**Exercise objective:** Reproduce the listing below exactly, minus its pictures.
[Start of section]
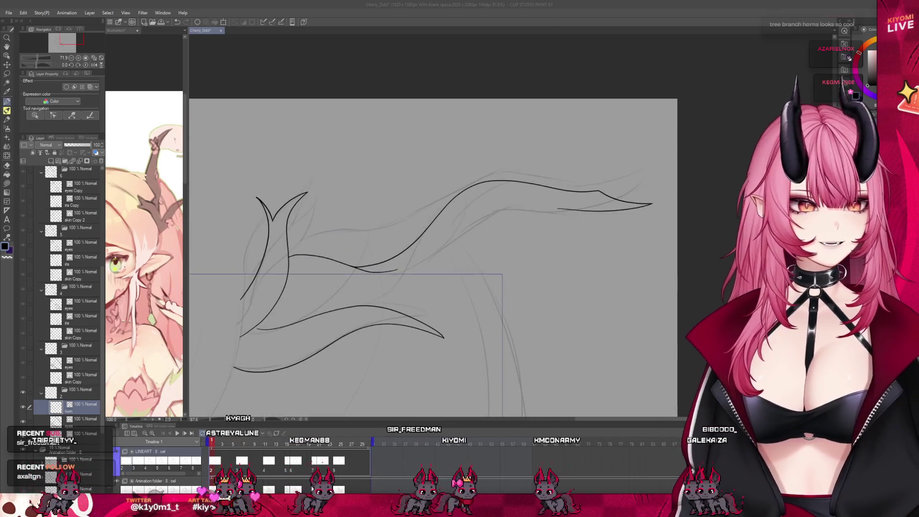
{"action": "scroll", "coordinate": [489, 200], "scroll_direction": "up", "scroll_amount": 3}
{"action": "mouse_move", "coordinate": [300, 363]}
{"action": "left_mouse_down"}
{"action": "mouse_move", "coordinate": [381, 328]}
{"action": "mouse_move", "coordinate": [431, 263]}
{"action": "left_mouse_up"}
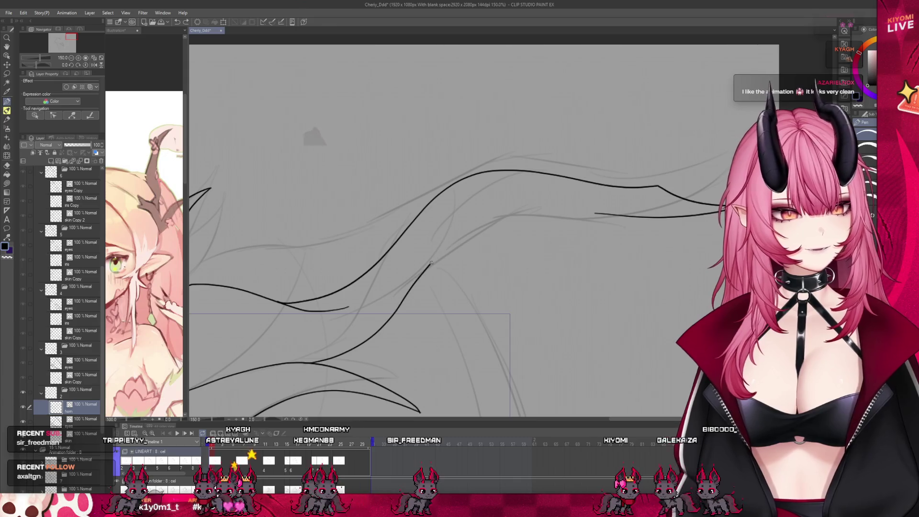
{"action": "left_click_drag", "start_coordinate": [555, 215], "coordinate": [608, 215]}
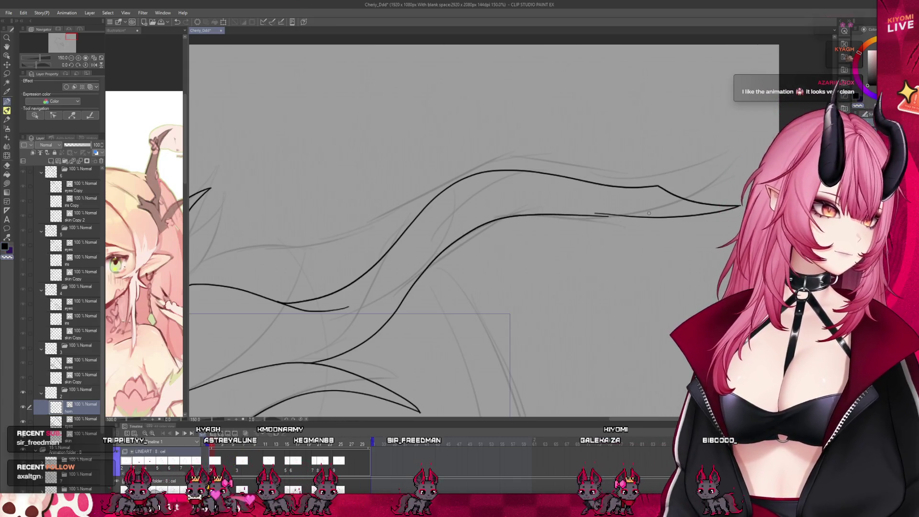
{"action": "key", "text": "ctrl+z"}
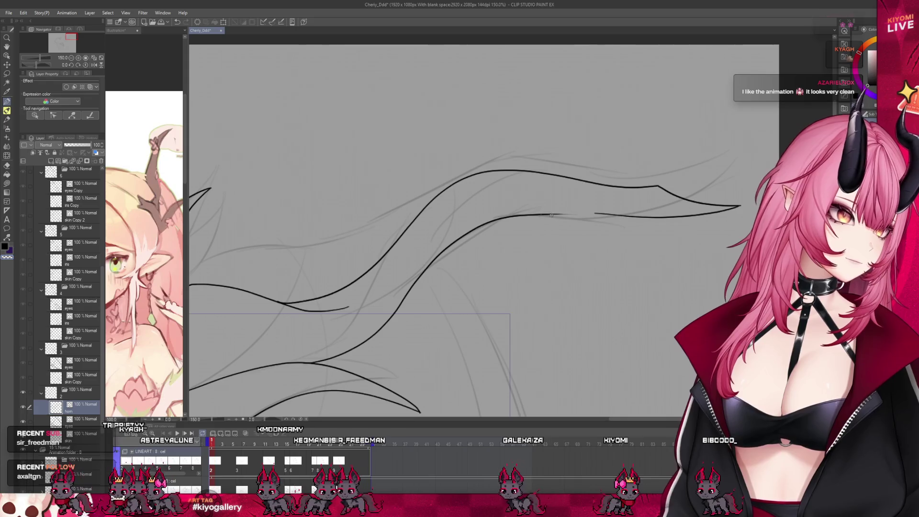
{"action": "left_click_drag", "start_coordinate": [562, 214], "coordinate": [585, 213]}
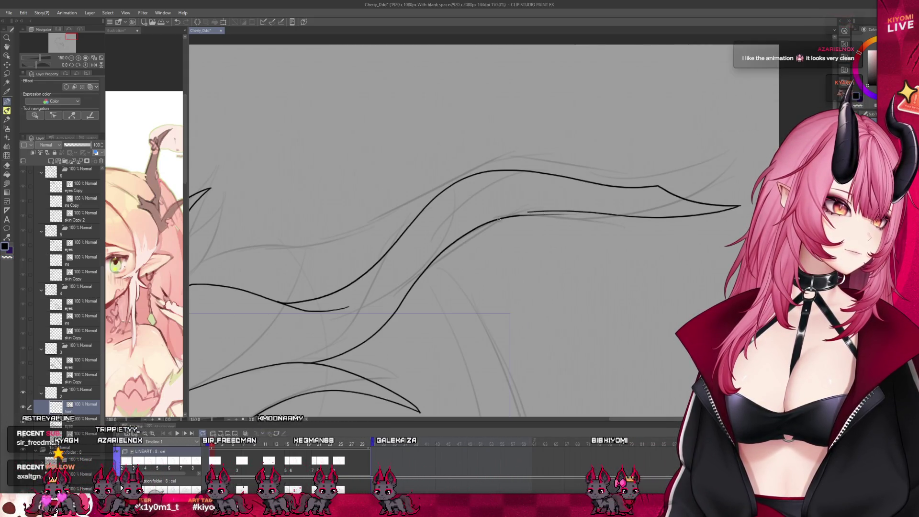
- Switch briefly to the Eraser, return to the Pen, and undo the long left contour strokes
{"action": "key", "text": "e"}
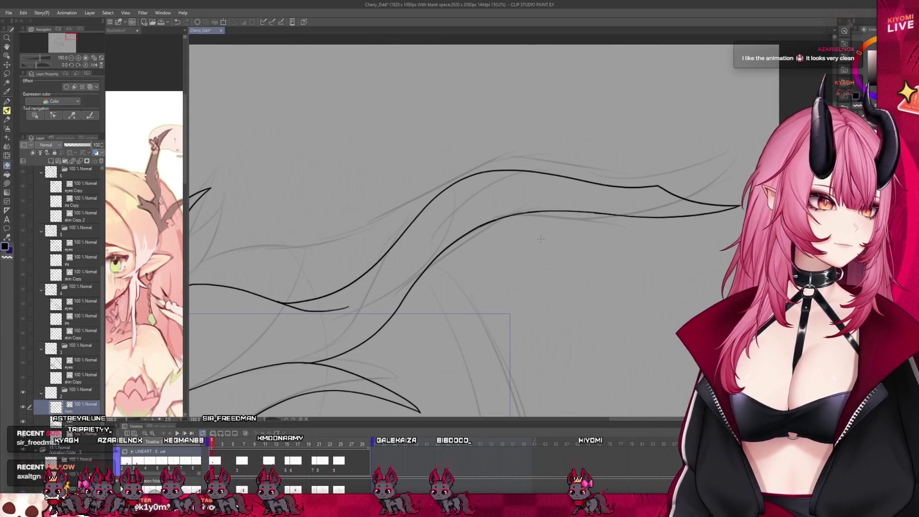
{"action": "scroll", "coordinate": [401, 106], "scroll_direction": "down", "scroll_amount": 5}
[End of section]
**Output for this exercise:**
{"action": "scroll", "coordinate": [489, 200], "scroll_direction": "up", "scroll_amount": 3}
{"action": "mouse_move", "coordinate": [300, 363]}
{"action": "left_mouse_down"}
{"action": "mouse_move", "coordinate": [381, 328]}
{"action": "mouse_move", "coordinate": [431, 263]}
{"action": "left_mouse_up"}
{"action": "left_click_drag", "start_coordinate": [555, 215], "coordinate": [608, 215]}
{"action": "key", "text": "ctrl+z"}
{"action": "left_click_drag", "start_coordinate": [562, 214], "coordinate": [585, 213]}
- Switch briefly to the Eraser, return to the Pen, and undo the long left contour strokes
{"action": "key", "text": "e"}
{"action": "scroll", "coordinate": [401, 106], "scroll_direction": "down", "scroll_amount": 5}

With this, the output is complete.